In summary, synthetic data is a powerful tool, especially in fields that require large amounts of data for training models or testing systems, while also needing to address concerns like data privacy and availability.

Our research on the Orca 2 model has yielded significant insights into enhancing the reasoning abilities of smaller language models. By strategically training these models with tailored synthetic data, we have achieved performance levels that rival or surpass those of larger models, particularly in zero-shot reasoning tasks. 

Micrsoft Research

The Bitter Lesson and AI

1.General Methods are Most Effective: The primary lesson from 70 years of AI research is that general methods leveraging computation outperform other approaches significantly, largely due to the exponentially decreasing cost of computation as per Moore’s Law.

2.Transition in AI Research: Historically, AI research often assumed constant computation availability, focusing on leveraging human knowledge.

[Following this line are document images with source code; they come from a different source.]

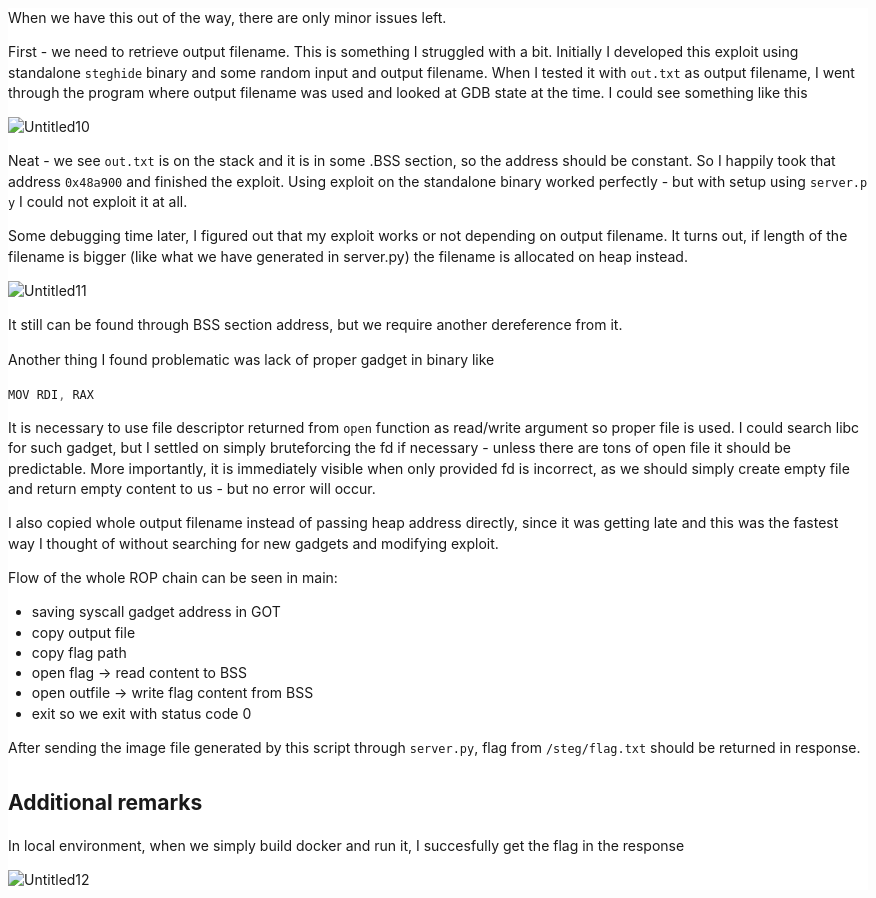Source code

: When we have this out of the way, there are only minor issues left.

First - we need to retrieve output filename. This is something I struggled with a bit. Initially I developed this exploit using standalone `steghide` binary and some random input and output filename. When I tested it with `out.txt` as output filename, I went through the program where output filename was used and looked at GDB state at the time. I could see something like this

![Untitled10](https://github.com/vido4/CTF-solutions/assets/5321740/2de3a3a3-e909-4bb7-9fb0-b261f766bdd4)

Neat - we see `out.txt` is on the stack and it is in some .BSS section, so the address should be constant. So I happily took that address `0x48a900` and finished the exploit. Using exploit on the standalone binary worked perfectly - but with setup using `server.py` I could not exploit it at all.

Some debugging time later, I figured out that my exploit works or not depending on output filename. It turns out, if length of the filename is bigger (like what we have generated in server.py) the filename is allocated on heap instead.

![Untitled11](https://github.com/vido4/CTF-solutions/assets/5321740/f5dc0aee-63e7-474b-9dbc-94a3b6376795)

It still can be found through BSS section address, but we require another dereference from it.

Another thing I found problematic was lack of proper gadget in binary like

```c
MOV RDI, RAX
```

It is necessary to use file descriptor returned from `open` function as read/write argument so proper file is used. I could search libc for such gadget, but I settled on simply bruteforcing the fd if necessary - unless there are tons of open file it should be predictable. More importantly, it is immediately visible when only provided fd is incorrect, as we should simply create empty file and return empty content to us - but no error will occur.

I also copied whole output filename instead of passing heap address directly, since it was getting late and this was the fastest way I thought of without searching for new gadgets and modifying exploit.

Flow of the whole ROP chain can be seen in main:

- saving syscall gadget address in GOT
- copy output file
- copy flag path
- open flag → read content to BSS
- open outfile → write flag content from BSS
- exit so we exit with status code 0

After sending the image file generated by this script through `server.py`, flag from `/steg/flag.txt` should be returned in response.

## Additional remarks

In local environment, when we simply build docker and run it, I succesfully get the flag in the response

![Untitled12](https://github.com/vido4/CTF-solutions/assets/5321740/cc324a06-e233-411c-825d-adc70c9eb516)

However, as computation power increased, the focus shifted to leveraging this growing computational capability.

3.Case Studies in AI: Examples from computer chess and Go illustrate this shift. Initially, researchers focused on human-understanding-based methods. Over time, methods based on extensive search and learning, utilizing computational power, proved far more effective.

4.Consistent Pattern Across Domains: This pattern repeats in other domains like speech recognition and computer vision. Early methods relied on human knowledge, but were eventually outperformed by computational methods, especially with the advent of deep learning.

5.The Bitter Lesson and Future of AI: The ‘bitter lesson’ of AI research is that while embedding human knowledge into AI systems provides short-term gains, it ultimately limits long-term progress. Instead, breakthroughs have consistently arisen from methods that scale computation, particularly through search and learning. The lesson suggests that future AI development should focus on general-purpose methods that can capture the complexity of the world, rather than trying to embed specific human insights or understandings.

Synthetic Data and AlphaGo


Synthetic data represents a significant next step in the evolution of training large language models (LLMs). This approach, as exemplified by AlphaGo’s remarkable success through self-play, demonstrates how synthetic data can lead to breakthroughs in AI capabilities. AlphaGo, developed by DeepMind, used the technique of self-play to generate its own training data, creating a multitude of game scenarios without relying on human-generated data.

This method allowed it to discover strategies and patterns that were not constrained by existing human knowledge or biases, enabling it to surpass the world’s best human players. For LLMs, the adoption of synthetic data holds similar potential. It offers an opportunity to break free from the limitations and biases of human-generated datasets, enabling the development of models that can learn and adapt in ways that are not pre-defined by human understanding. By leveraging synthetic data, LLMs can potentially develop more novel, diverse, and unbiased capabilities, pushing the boundaries of what AI can achieve and opening new horizons for innovation and discovery.